11 MARCH 1949, Page 3

Mercy to Mothers

If the Bill requiring local authorities to provide every practising midwife with analgesic drugs and apparatus, and training in their use, attracted a smaller attendance last Friday than had crowded the benches of the House of Commons a week earlier for the con- troversial Blood-Sports Bill, the reason obviously was that no one had supposed that a measure so necessary and so beneficent could be seriously contested. Nor, formally, was it. The Government assented to the second reading, which the Bill accordingly received without a division. The speeches commending the measure were informed, persuasive and often moving, particularly those by women members, and among these particularly that by Lady Tweedsmuir. They hardly could have been otherwise when so many of the speakers had suffered wholly unnecessary pain in.childbirth and were pleading that their sex hereafter should be spared the ordeal through which they themselves had been compelled to pass.

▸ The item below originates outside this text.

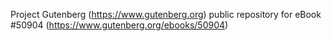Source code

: Project Gutenberg (https://www.gutenberg.org) public repository for
eBook #50904 (https://www.gutenberg.org/ebooks/50904)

In spite of this the Government's attitude gives rise to serious misgivings. In spite of the speeches, in spite of the virtual unanimity of the House, in spite of the standing of the dozen members of all parties who backed the Bill, there is a strong suspicion, disturbingly confirmed by the tepid comments of the Parliamentary Secretary to the Ministry of Health, that the Government, while it allowed a second reading, intends to kill the Bill at a later stage, on the ground that what it proposes will in due time be effected under the Health Service Act. No plea could be more unsatisfactory. If after this Bill has become law its operation can be co-ordinated with that of the National Health Service Act well and good. But the Bill aims at securing that something urgently necessary shall be effected within a given time (a maximum of four years) in the matter both of the training and in the supply of drugs and apparatus. It has evoked wide support throughout the country, in Labour circles as much as anywhere, and failure to facilitate its passage into law would rightly provoke general indignation.